The restrained palette and slippery technique of Christi K. Work’s “Thanksgiving 2016” empowers its almost sarcastic realism, with two girls staring into their phones on this day of alleged togetherness. On the opposite end of the emotion/apathy spectrum is Susan Gorelick’s smiling and earnest “Seasoned Women with Daughters,” a basket of dolls created by the artist to cope with her mother’s death.
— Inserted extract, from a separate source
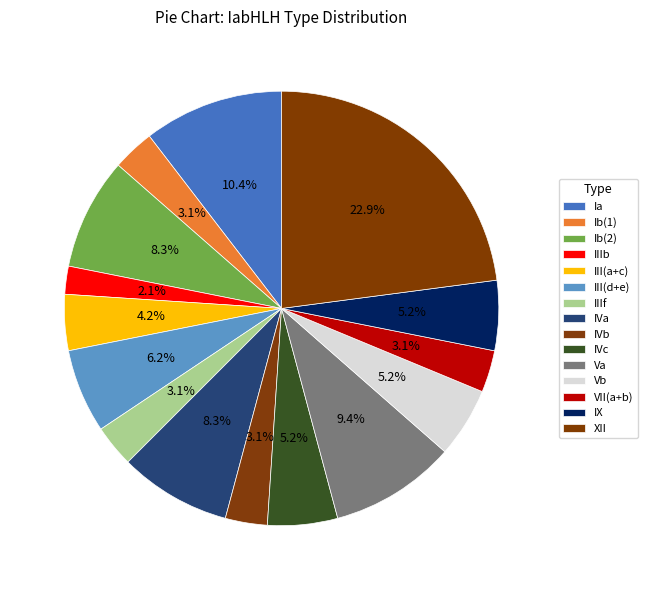

To the nearest percent, what is the average slice percentage?

7%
Continuing the maternal theme is Jeanette Bradley’s illustration “Snow Mama,” which is so damned cute I might call it mawkish, if it didn’t compel me to smile. And speaking of cold, Sharlene Hyland’s canvas “Blue Green Geometric” is a deceptively basic composition that’s sufficiently glacial in color and form to maintain interest.
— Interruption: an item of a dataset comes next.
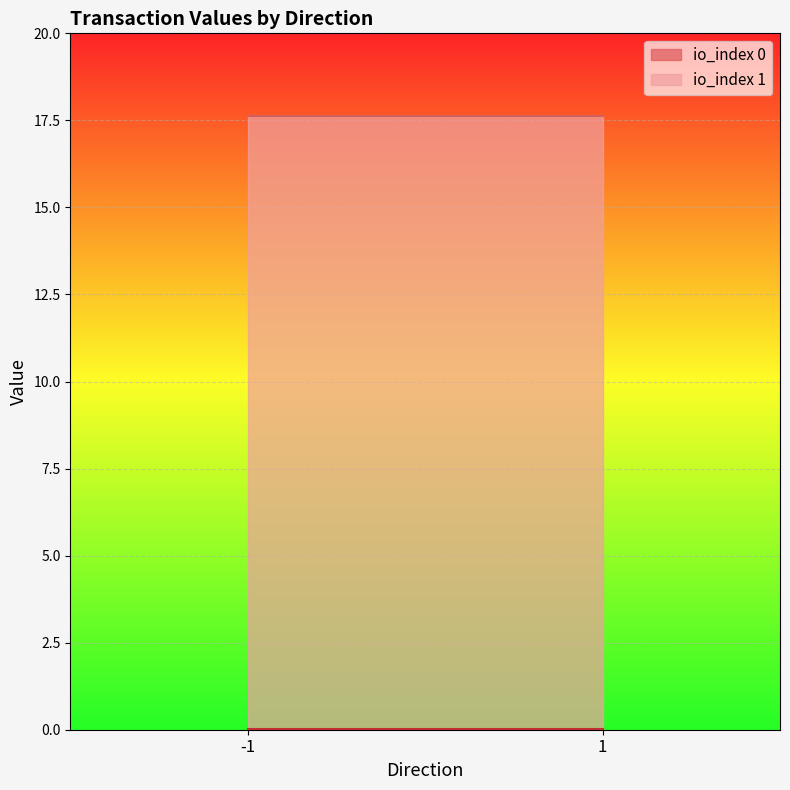

At which category does value reach its first local valley?

1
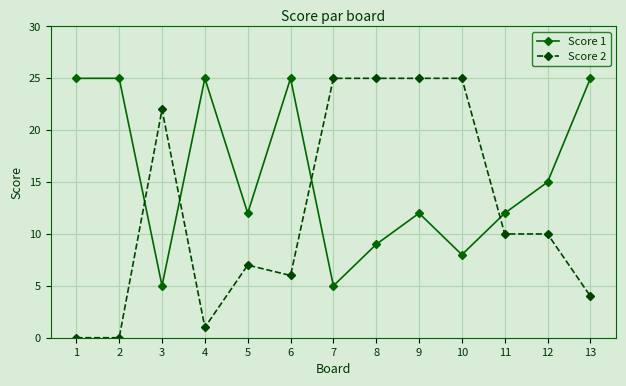

Rank the series at 3 from highest to lowest value.

Score 2, Score 1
Even among the more traditional offerings (and there are more than a few) one finds ample energy. Barbara Ganim’s “Leaf Shadows” is a lush and spry bouquet of colored pencil, with unexpected blue shading beneath the leaves. Bobbie Friedman’s “Pitman St. Park” is a pure pick-me-up, the borderline gaucheness of its hues a strength, rather than weakness.
Yet the most prominent dreams here belong to Jamestown painter Christian Potter Drury, who won Best-in-Show at last year’s Members’ Show. Her reward was a solo exhibit, “Darwin’s Dream,” which occupies the small gallery adjacent to the main space.
Drury’s painterly vocabulary is fluid, its geometry slightly and appealingly uneven. Motifs are pulled and meshed together from the botanical, marine and animal. Her palette is crisp and refreshing, the colors neatly placed but not oppressively tight. Her compositions display a diversity of mark making that doesn’t always cohere effectively. But when things do gel, they are poised and move with a serene tempo. Take the oracular white disc of “I just got to heaven and I want to walk around a bit.”
It’s apparent that Drury has been cultivating a visual language since she began painting seriously in 2015, after a 20-year career in newspaper design that included The Los Angeles Times and The Wall Street Journal. For this exhibit, she makes excellent use of a corridor near stairs to display her inspirations from magazines to fabric swatches.
The one true anomaly in Drury’s show is an ornately framed piece titled “En Famille.”
“After our mom died, we no longer had any parents. It was just the four of us,” Drury said, explaining the predominantly pink painting as indicative of this “turbulent” time for her and her siblings.
I asked Drury how “En Famille” connects to the rest of “Darwin’s Dream.”
She laughed and said, “It doesn’t.”
Yet I intuit kinship between this lament and her Darwinian fancies. After all, the ocean — a protagonist in Drury’s oeuvre — is the sustainer of all human life. It is Mother in a primordial sense.
Given Drury’s interest in visualizing biology, one could say she’s a painter of genealogies, and “En Famille” sweeps from natural into personal history. Like grief itself, this painting is both disjointed and lyrical. Pink and orange conspire to grab our attention. Look at these lights, this life fast expiring. The four lonesome matchsticks left behind. And at the bottom of it all?
“A little bit of dirt, to keep us all grounded,” Drury said, pointing to the canvas’ bottom edge.
There rests a speckled stone, pulled from mother ocean, from the ground at the bottom of the sea, at the bottom of everything.